If we have an active and effective CAR-T that will become an effective therapeutic, we know that from past experience, it almost certainly validates that a bispecific antibody, which sort of does the same thing in a different way as the CAR-T, is highly likely to be effective as well and obviously we will have the dispositive data on the antibody and at that point it's all downhill - it's just a matter of taking the time and spending the money to fulfill regulatory requirements. That does take time and it does take money, but you've written down almost all the risk so in drug development terms, this is almost a sort of perfect case that we have.


It is it is rare that you can spend maybe $20 million – this sounds a lot but in drug development terms it's just a drop in the bucket to spend 20 million and in 1 to 2 years essentially have all the answers that you need to determine whether you have what would then appear to be an enormously valuable asset.
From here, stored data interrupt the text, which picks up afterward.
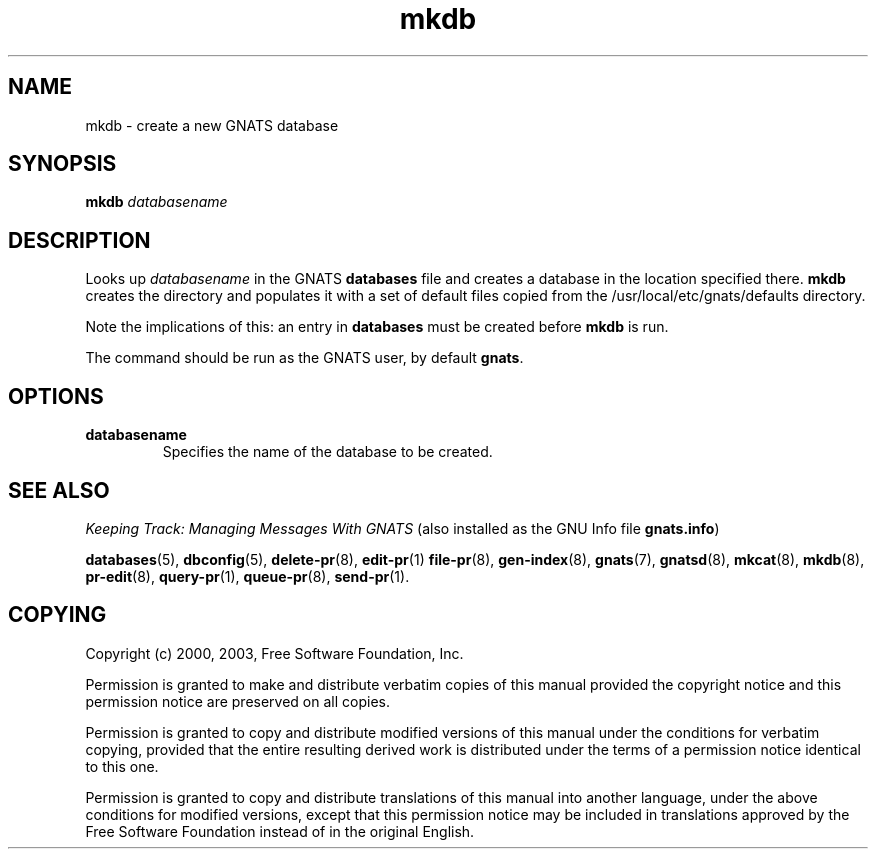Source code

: .\" Copyright (c) 1999, 2003 Free Software Foundation, Inc.
.\" See section COPYING for conditions for redistribution
.TH mkdb 8 "August 2003" "GNATS 4.2.0" "GNATS Admininstration Utilities"
.de BP
.sp
.ti -.2i
\(**
..
.SH NAME
mkdb \- create a new GNATS database
.SH SYNOPSIS
.hy 0
.na
.TP
.B mkdb \fIdatabasename\fR
.ad b
.hy 1
.SH DESCRIPTION
Looks up \fIdatabasename\fR in the GNATS \fBdatabases\fR file and
creates a database in the location specified there.  \fBmkdb\fR
creates the directory and populates it with a set of default files
copied from the /usr/local/etc/gnats/defaults directory.
.P
Note the implications of this: an entry in \fBdatabases\fR must be
created before \fBmkdb\fR is run.
.P
The command should be run as the GNATS user, by default \fBgnats\fR.
.SH OPTIONS
.TP
.B databasename
Specifies the name of the database to be created.
.SH "SEE ALSO"
.I Keeping Track: Managing Messages With GNATS
(also installed as the GNU Info file
.BR gnats.info )
.LP
.BR databases (5),
.BR dbconfig (5),
.BR delete-pr (8),
.BR edit-pr (1)
.BR file-pr (8),
.BR gen-index (8),
.BR gnats (7),
.BR gnatsd (8),
.BR mkcat (8),
.BR mkdb (8),
.BR pr-edit (8),
.BR query-pr (1),
.BR queue-pr (8),
.BR send-pr (1).
.SH COPYING
Copyright (c) 2000, 2003, Free Software Foundation, Inc.
.PP
Permission is granted to make and distribute verbatim copies of
this manual provided the copyright notice and this permission notice
are preserved on all copies.
.PP
Permission is granted to copy and distribute modified versions of this
manual under the conditions for verbatim copying, provided that the
entire resulting derived work is distributed under the terms of a
permission notice identical to this one.
.PP
Permission is granted to copy and distribute translations of this
manual into another language, under the above conditions for modified
versions, except that this permission notice may be included in
translations approved by the Free Software Foundation instead of in
the original English.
Question: What are some of the benefits, from an investment point of view, of the design of HaemaLogiX’s clinical studies?


When I first joined the industry, the head of R&D at GlaxoSmithKline, at the time said the aim of drug development is to take the shortest route to the negative answer - get an answer as quick and as cheap as you can and that's not always possible. The checkpoint inhibitors that were in the balance for seven years and they were finally shown to work after a long expansive 5-year randomized placebo-controlled study in 750 patients. We had to wait that long to get an answer.  That's completely different with HaemaLogiX’s - it's quick and in the grand scheme of drug development, it's dirt cheap.


There are some dis-positive studies in drug development which are blinded. No one knows what's going on. No one knows whether they're getting the active or the placebo treatment and you have to wait - sometimes years - to the end of that study before you actually know the results.


HaemaLogiX studies are different in that they are open label. We know what's happening with every patient as we go through the study for both the monoclonal antibodies and CAR-T studies so it is possible that we could see interesting activity early on. That being said, each study does have an element of starting at a somewhat lower dose and escalating the dose so you have to wait until that happens but there is still the opportunity to see some early data which does have the advantage, from the point of view of all of us investigating the drug, of having more or less, real-time evolving readout and if it's looking good you know that you have lead time to get the extra resources to exploit success.